# Source passage
Cluster Membership Management #

In Dynamo, there is no “primary node” or other centralized coordination service. Therefore, the cluster must solve a fundamental problem itself: how does a node know about the existence and status of all other nodes, and which data is responsible for which nodes? The gossip protocol is the technical means Dynamo uses to solve this problem. It achieves decentralized cluster management by randomly propagating membership status information between nodes, effectively solving key problems such as node addition and removal, failure detection, and status synchronization. This mechanism enables Dynamo to maintain a consistent view of cluster members without a central coordination node, while possessing high availability and elastic scalability.

The gossip protocol is a probabilistic propagation-based distributed communication mechanism. Its core idea simulates the spread of epidemics in a population. Its main working principle is:

First, Dynamo solves the problem of new nodes joining the cluster through seed nodes. Seed nodes are pre-configured fixed nodes. All newly joined nodes first connect to seed nodes to obtain current cluster membership information. The existence of seed nodes ensures that new nodes can smoothly join the cluster, avoiding logical isolation problems. Even if some seed nodes fail, as long as at least one seed node is alive, new nodes can still join the cluster. This greatly improves the system’s fault tolerance.

Secondly, Dynamo uses vector clocks to record version information of membership status. Each node maintains a vector clock, where each element corresponds to a node’s counter, representing the number of times that node’s status has changed. When nodes exchange membership information, they also exchange their respective vector clocks. Through vector clock comparison, nodes can determine which membership information is the latest version and update the local status accordingly. This effectively resolves version conflicts in membership information synchronization.

As shown below, cluster nodes discover and track other nodes through the gossip protocol. As this process continues, eventually all nodes in the cluster can perceive the operating status of all other nodes.

Nodes perceive other nodes in the cluster through gossip.

The gossip protocol brings significant advantages to Dynamo, while also having some limitations. For large-scale distributed systems like Dynamo, the decentralized nature of the gossip protocol makes it an ideal choice for managing cluster members.

Its main advantages are:

High availability and fault tolerance: The decentralized architecture of the gossip protocol avoids single-point-of-failure problems. Even if some nodes fail, the cluster can still operate normally. Nodes randomly select communication partners, allowing information in the network to propagate through multiple paths, enhancing the system’s fault tolerance.
Low communication overhead: Compared with traditional flooding mechanisms, the gossip protocol greatly reduces redundant messages in the network by randomly selecting communication partners. Dynamo’s gossip protocol only requires one random node communication per second, balancing real-time performance and network overhead, making it suitable for large-scale cluster environments.
Elastic scalability: The propagation speed of the gossip protocol has a logarithmic relationship with network scale. It can remain efficient even in clusters with thousands of nodes. Dynamo achieves cluster expansion without central nodes through the gossip protocol. Nodes can join or leave the cluster at any time without affecting overall service.

# Given records

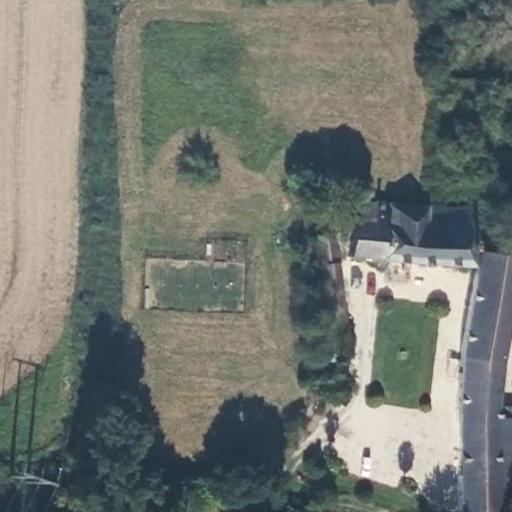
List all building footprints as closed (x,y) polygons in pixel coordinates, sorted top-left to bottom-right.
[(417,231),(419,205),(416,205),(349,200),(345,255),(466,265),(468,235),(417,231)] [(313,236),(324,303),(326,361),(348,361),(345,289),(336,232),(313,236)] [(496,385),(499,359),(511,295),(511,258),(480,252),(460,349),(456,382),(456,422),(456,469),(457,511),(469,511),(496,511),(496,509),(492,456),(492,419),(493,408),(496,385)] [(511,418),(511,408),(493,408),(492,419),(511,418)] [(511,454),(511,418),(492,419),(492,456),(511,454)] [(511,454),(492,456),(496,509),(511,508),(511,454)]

--

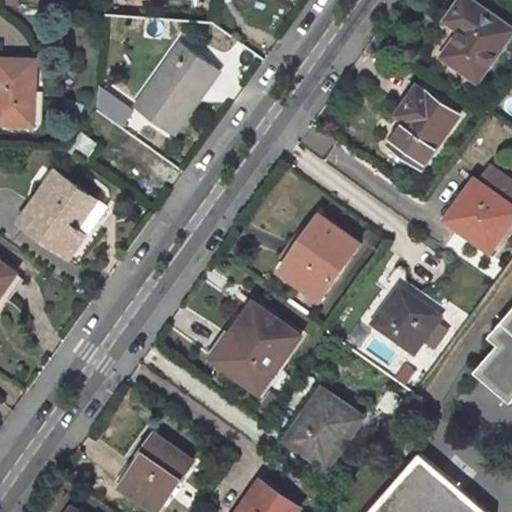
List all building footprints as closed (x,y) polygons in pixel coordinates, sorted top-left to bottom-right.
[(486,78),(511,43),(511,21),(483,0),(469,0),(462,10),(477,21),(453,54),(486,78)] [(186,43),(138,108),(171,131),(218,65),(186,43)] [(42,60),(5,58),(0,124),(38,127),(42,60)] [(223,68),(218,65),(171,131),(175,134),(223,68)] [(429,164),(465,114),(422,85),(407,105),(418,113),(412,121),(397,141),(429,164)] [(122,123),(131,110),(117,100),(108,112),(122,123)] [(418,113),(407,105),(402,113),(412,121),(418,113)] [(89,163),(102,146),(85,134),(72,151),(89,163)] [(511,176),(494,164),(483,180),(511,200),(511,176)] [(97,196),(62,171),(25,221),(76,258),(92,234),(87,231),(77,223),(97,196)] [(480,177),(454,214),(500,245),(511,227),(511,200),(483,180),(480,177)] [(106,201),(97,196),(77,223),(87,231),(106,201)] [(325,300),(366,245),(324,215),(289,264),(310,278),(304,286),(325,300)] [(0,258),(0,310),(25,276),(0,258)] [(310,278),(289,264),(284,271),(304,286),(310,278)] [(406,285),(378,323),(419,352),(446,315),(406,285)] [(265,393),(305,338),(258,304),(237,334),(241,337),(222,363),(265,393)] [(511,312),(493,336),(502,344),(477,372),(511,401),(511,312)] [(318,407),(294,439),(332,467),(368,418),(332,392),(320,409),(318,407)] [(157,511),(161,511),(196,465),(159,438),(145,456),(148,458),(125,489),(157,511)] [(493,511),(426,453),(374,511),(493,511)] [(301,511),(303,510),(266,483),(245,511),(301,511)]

# Exercise description
Write what comes next in the passage on Dynamo's cluster membership management, picking up right after its final sentence.

# The answer
Fast convergence: The exponential propagation characteristic of the gossip protocol allows information to quickly diffuse throughout the entire cluster. In Dynamo, even if nodes change frequently, the cluster can reach a consistent view of membership status in a relatively short time, ensuring stable system operation.

However, the gossip protocol also has some limitations:

Eventual consistency: The gossip protocol cannot guarantee strong consistency, only eventual consistency. In Dynamo, nodes may need some time to obtain the latest membership status, which may lead to brief inconsistency phenomena.
Potential network storms: Although the gossip protocol reduces network overhead by randomly selecting communication partners, in large-scale clusters, frequent node changes may still trigger brief communication peaks. Dynamo effectively alleviates this problem by controlling gossip propagation frequency and adopting rumor propagation mode.
Complexity of status synchronization: The gossip protocol needs to handle version conflicts and status inconsistency problems between nodes. Dynamo resolves version conflicts in membership status synchronization through vector clocks and “seen sets” mechanisms, but this also increases protocol complexity.

Since Dynamo’s release, the gossip protocol has been widely applied and improved in the distributed systems field. Modern distributed systems such as Cassandra, Riak, and Akka Cluster have all adopted gossip protocols similar to Dynamo for cluster membership management.

Data Repair #

Due to the leaderless architecture, write requests are not forced to be processed on all nodes before responding. Therefore, it may occur that the client is responded to before some nodes have successfully replicated. At this point, a data repair process is needed.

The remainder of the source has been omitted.